• [Material provided]
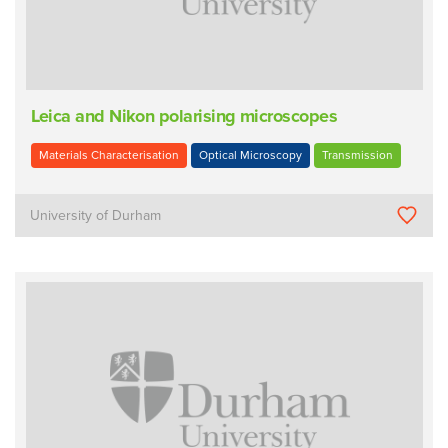
Leica and Nikon polarising microscopes
Materials Characterisation
Optical Microscopy
Transmission
University of Durham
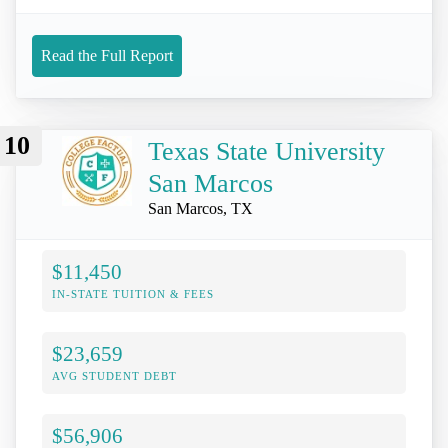
Read the Full Report
10
Texas State University
San Marcos
San Marcos, TX
$11,450
IN-STATE TUITION & FEES
$23,659
AVG STUDENT DEBT
$56,906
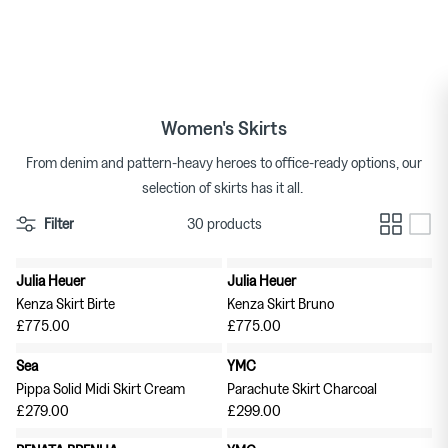
US Delivery: All Imports Now Subject to Duties & Taxes
Skip
to
Duties & Taxes Paid Shipping Included in all EU Orders
Tops
Bags
Bracelets
Categories
Featured Brands
By Category
content
★★★★★ 4.7/5 on Trustpilot
Skirts
Footwear
Earrings & Ear Cuffs
Brands
Womenswear Brands A-Z
Women's Skirts
Dresses
Socks & Hosiery
Necklaces & Pendants
From denim and pattern-heavy heroes to office-ready options, our
selection of skirts has it all.
T-shirts
Underwear & Lingerie
Rings
Homeware Brands A-Z
Filter
30 products
Shorts
Gifts for Her
Watches
Julia Heuer
Julia Heuer
New in
New in
Denim
Brooches
Kenza Skirt Birte
Kenza Skirt Bruno
Pura Utz at Couverture
Wild Animals Pop-Up
£775.00
£775.00
Knitwear
Sea
YMC
Pippa Solid Midi Skirt Cream
Parachute Skirt Charcoal
Trousers
The Archive
Footwear
£279.00
£299.00
Sweatshirts & Hoodies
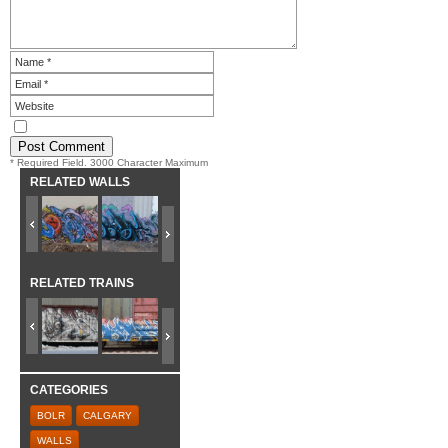
* Required Field. 3000 Character Maximum
RELATED WALLS
RELATED TRAINS
CATEGORIES
BOLR
CALGARY
WALLS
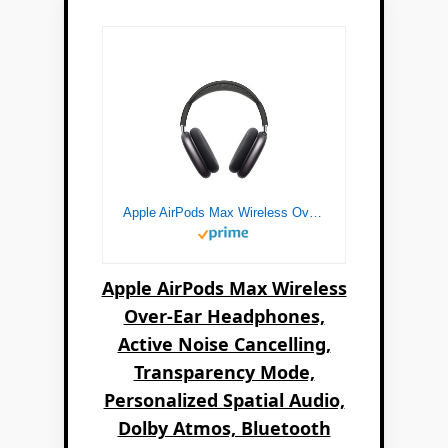
Apple AirPods Max Wireless Over-Ear Headphones, Active Noise Cancelling, Transparency Mode, Personalized Spatial Audio, Dolby Atmos, Bluetooth Headphones for iPhone – Space Gray
Apple AirPods Max Wireless
Over-Ear Headphones,
Active Noise Cancelling,
Transparency Mode,
Personalized Spatial Audio,
Dolby Atmos, Bluetooth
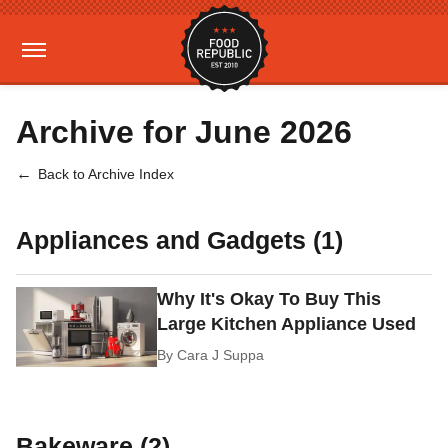
Archive for June 2026
Back to Archive Index
Appliances and Gadgets (1)
Why It's Okay To Buy This
Large Kitchen Appliance Used
By
Cara J Suppa
Bakeware (2)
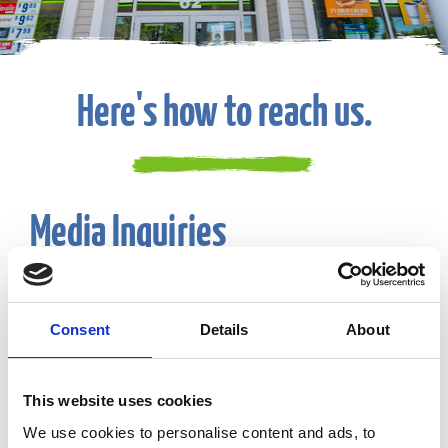
Here's how to reach us.
Media Inquiries
Email:
CF-Communications@eg-america.com
Consent
Details
About
Suggestions or Feedback
This website uses cookies
Phone:
800-225-9702
We use cookies to personalise content and ads, to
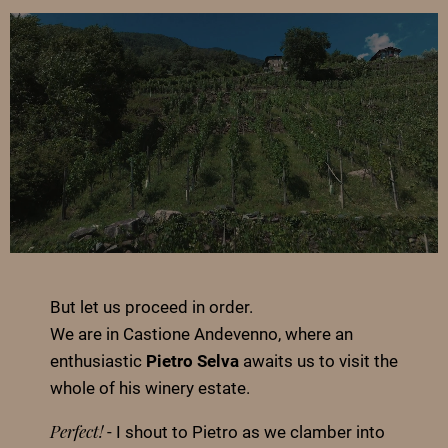
But let us proceed in order.
We are in Castione Andevenno, where an
enthusiastic
Pietro Selva
awaits us to visit the
whole of his winery estate.
- I shout to Pietro as we clamber into
Perfect!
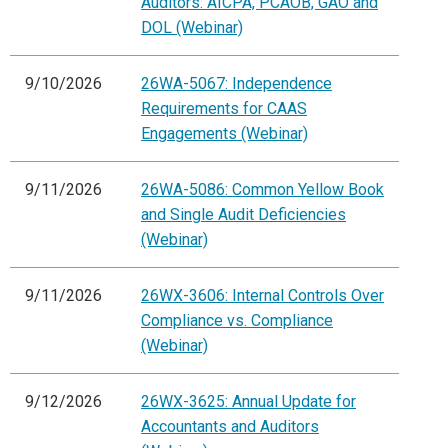
Auditors: AICPA, PCAOB, GAO and
DOL (Webinar)
9/10/2026
26WA-5067: Independence
Requirements for CAAS
Engagements (Webinar)
9/11/2026
26WA-5086: Common Yellow Book
and Single Audit Deficiencies
(Webinar)
9/11/2026
26WX-3606: Internal Controls Over
Compliance vs. Compliance
(Webinar)
9/12/2026
26WX-3625: Annual Update for
Accountants and Auditors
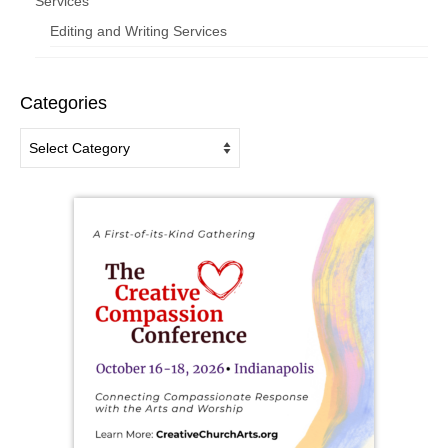
Services
Editing and Writing Services
Categories
Categories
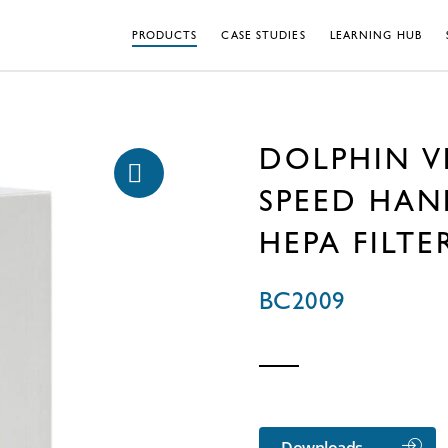
PRODUCTS
CASE STUDIES
LEARNING HUB
DOLPHIN V
SPEED HAN
HEPA FILTE
BC2009
Downloads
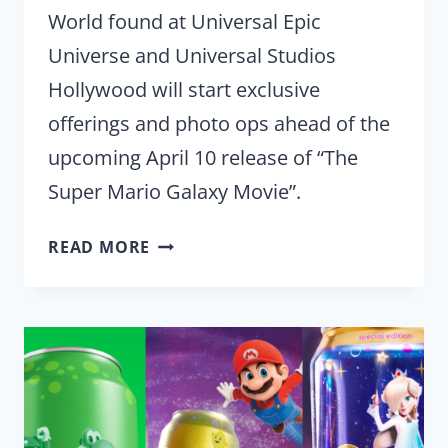
World found at Universal Epic
Universe and Universal Studios
Hollywood will start exclusive
offerings and photo ops ahead of the
upcoming April 10 release of “The
Super Mario Galaxy Movie”.
UNIVERSAL
READ MORE
THEME
PARKS
CELEBRATE
SUPER
MARIO
GALAXY
MOVIE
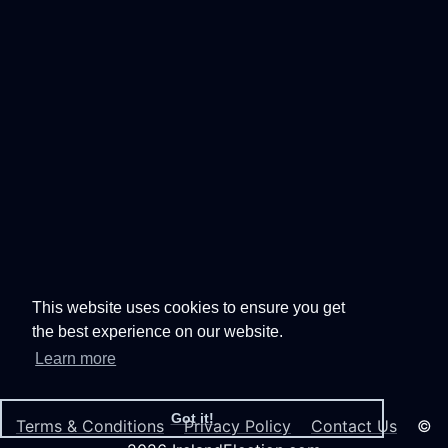
This website uses cookies to ensure you get
the best experience on our website.
Learn more
Got it!
Terms & Conditions
Privacy Policy
Contact Us
©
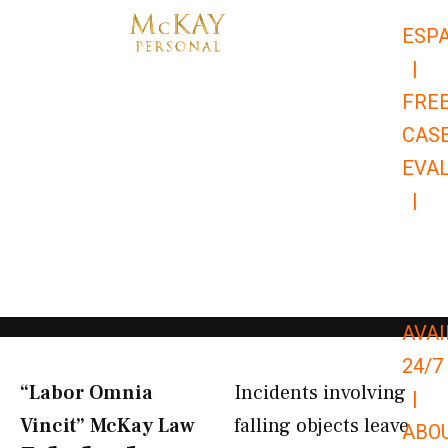
Skip
ESP
to
|
content
FRE
CAS
EVA
|
866-
679-
9651
AVAI
24/7
“Labor Omnia
Incidents involving
|
Vincit” McKay Law​
falling objects leave
ABO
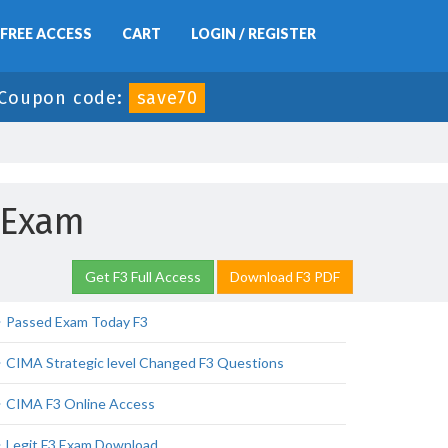
FREE ACCESS
CART
LOGIN / REGISTER
Coupon code:
save70
 Exam
Get F3 Full Access
Download F3 PDF
Passed Exam Today F3
CIMA Strategic level Changed F3 Questions
CIMA F3 Online Access
Legit F3 Exam Download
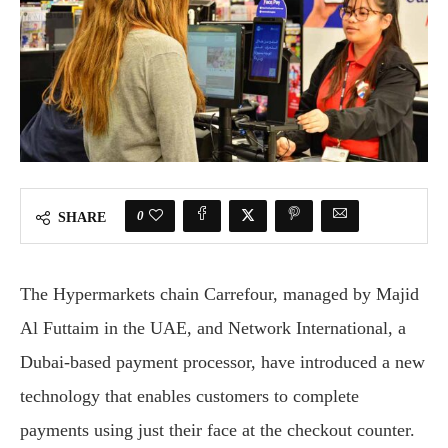
0
SHARE
The Hypermarkets chain Carrefour, managed by Majid
Al Futtaim in the UAE, and Network International, a
Dubai-based payment processor, have introduced a new
technology that enables customers to complete
payments using just their face at the checkout counter.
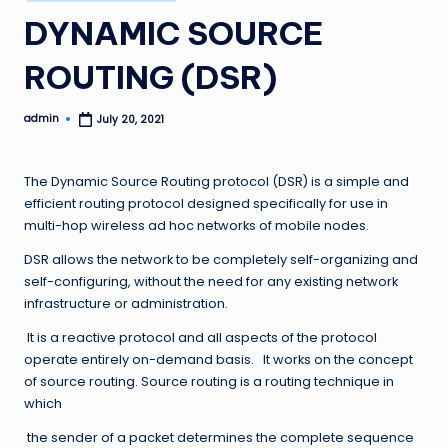
in
DYNAMIC SOURCE
ROUTING (DSR)
admin
July 20, 2021
Posted
by
The Dynamic Source Routing protocol (DSR) is a simple and
efficient routing protocol designed specifically for use in
multi-hop wireless ad hoc networks of mobile nodes.
DSR allows the network to be completely self-organizing and
self-configuring, without the need for any existing network
infrastructure or administration.
It is a reactive protocol and all aspects of the protocol
operate entirely on-demand basis. It works on the concept
of source routing. Source routing is a routing technique in
which
the sender of a packet determines the complete sequence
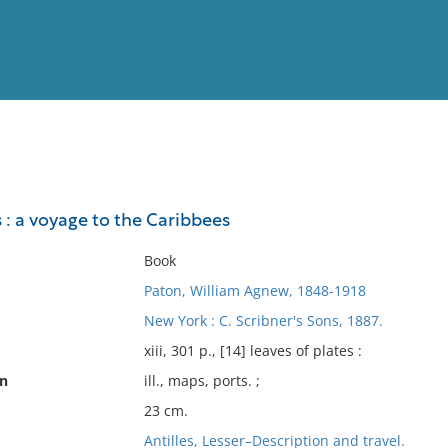
View
Full List
 : a voyage to the Caribbees
No results meet your criter
Book
Paton, William Agnew, 1848-1918
New York : C. Scribner's Sons, 1887.
xiii, 301 p., [14] leaves of plates :
on
ill., maps, ports. ;
23 cm.
Antilles, Lesser–Description and travel.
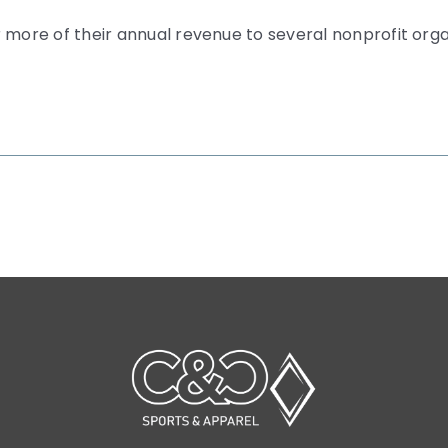
 more of their annual revenue to several nonprofit org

• [About this exercise] Keep the pictures out of the copy and return the rest of the data above exactly.

• [Task output]
Leica and Nikon polarising microscopes
Materials Characterisation
Optical Microscopy
Transmission
University of Durham
Read the Full Report
10
Texas State University
San Marcos
San Marcos, TX
$11,450
IN-STATE TUITION & FEES
$23,659
AVG STUDENT DEBT
$56,906
US Delivery: All Imports Now Subject to Duties & Taxes
Skip
to
Duties & Taxes Paid Shipping Included in all EU Orders
Tops
Bags
Bracelets
Categories
Featured Brands
By Category
content
★★★★★ 4.7/5 on Trustpilot
Skirts
Footwear
Earrings & Ear Cuffs
Brands
Womenswear Brands A-Z
Women's Skirts
Dresses
Socks & Hosiery
Necklaces & Pendants
From denim and pattern-heavy heroes to office-ready options, our
selection of skirts has it all.
T-shirts
Underwear & Lingerie
Rings
Homeware Brands A-Z
Filter
30 products
Shorts
Gifts for Her
Watches
Julia Heuer
Julia Heuer
New in
New in
Denim
Brooches
Kenza Skirt Birte
Kenza Skirt Bruno
Pura Utz at Couverture
Wild Animals Pop-Up
£775.00
£775.00
Knitwear
Sea
YMC
Pippa Solid Midi Skirt Cream
Parachute Skirt Charcoal
Trousers
The Archive
Footwear
£279.00
£299.00
Sweatshirts & Hoodies
* Required Field. 3000 Character Maximum
RELATED WALLS
RELATED TRAINS
CATEGORIES
BOLR
CALGARY
WALLS
Apple AirPods Max Wireless Over-Ear Headphones, Active Noise Cancelling, Transparency Mode, Personalized Spatial Audio, Dolby Atmos, Bluetooth Headphones for iPhone – Space Gray
Apple AirPods Max Wireless
Over-Ear Headphones,
Active Noise Cancelling,
Transparency Mode,
Personalized Spatial Audio,
Dolby Atmos, Bluetooth
Archive for June 2026
Back to Archive Index
Appliances and Gadgets (1)
Why It's Okay To Buy This
Large Kitchen Appliance Used
By
Cara J Suppa
Bakeware (2)
Here's how to reach us.
Media Inquiries
Email:
CF-Communications@eg-america.com
Consent
Details
About
Suggestions or Feedback
This website uses cookies
Phone:
800-225-9702
We use cookies to personalise content and ads, to
But let us proceed in order.
We are in Castione Andevenno, where an
enthusiastic
Pietro Selva
awaits us to visit the
whole of his winery estate.
- I shout to Pietro as we clamber into
Perfect!
Auditors: AICPA, PCAOB, GAO and
DOL (Webinar)
9/10/2026
26WA-5067: Independence
Requirements for CAAS
Engagements (Webinar)
9/11/2026
26WA-5086: Common Yellow Book
and Single Audit Deficiencies
(Webinar)
9/11/2026
26WX-3606: Internal Controls Over
Compliance vs. Compliance
(Webinar)
9/12/2026
26WX-3625: Annual Update for
Accountants and Auditors
Services
Editing and Writing Services
Categories
Categories
PRODUCTS
CASE STUDIES
LEARNING HUB
DOLPHIN V
SPEED HAN
HEPA FILTE
BC2009
Downloads
World found at Universal Epic
Universe and Universal Studios
Hollywood will start exclusive
offerings and photo ops ahead of the
upcoming April 10 release of “The
Super Mario Galaxy Movie”.
UNIVERSAL
READ MORE
THEME
PARKS
CELEBRATE
SUPER
MARIO
GALAXY
MOVIE
This website uses cookies to ensure you get
the best experience on our website.
Learn more
Got it!
Terms & Conditions
Privacy Policy
Contact Us
©
Skip
ESP
to
|
content
FRE
CAS
EVA
|
866-
679-
9651
AVAI
24/7
“Labor Omnia
Incidents involving
|
Vincit” McKay Law​
falling objects leave
ABO
FREE ACCESS
CART
LOGIN / REGISTER
Coupon code:
save70
 Exam
Get F3 Full Access
Download F3 PDF
Passed Exam Today F3
CIMA Strategic level Changed F3 Questions
CIMA F3 Online Access
Legit F3 Exam Download
0
SHARE
The Hypermarkets chain Carrefour, managed by Majid
Al Futtaim in the UAE, and Network International, a
Dubai-based payment processor, have introduced a new
technology that enables customers to complete
payments using just their face at the checkout counter.
in
DYNAMIC SOURCE
ROUTING (DSR)
admin
July 20, 2021
Posted
by
The Dynamic Source Routing protocol (DSR) is a simple and
efficient routing protocol designed specifically for use in
multi-hop wireless ad hoc networks of mobile nodes.
DSR allows the network to be completely self-organizing and
self-configuring, without the need for any existing network
infrastructure or administration.
It is a reactive protocol and all aspects of the protocol
operate entirely on-demand basis. It works on the concept
of source routing. Source routing is a routing technique in
which
the sender of a packet determines the complete sequence
View
Full List
 : a voyage to the Caribbees
No results meet your criter
Book
Paton, William Agnew, 1848-1918
New York : C. Scribner's Sons, 1887.
xiii, 301 p., [14] leaves of plates :
on
ill., maps, ports. ;
23 cm.
Antilles, Lesser–Description and travel.
 more of their annual revenue to several nonprofit org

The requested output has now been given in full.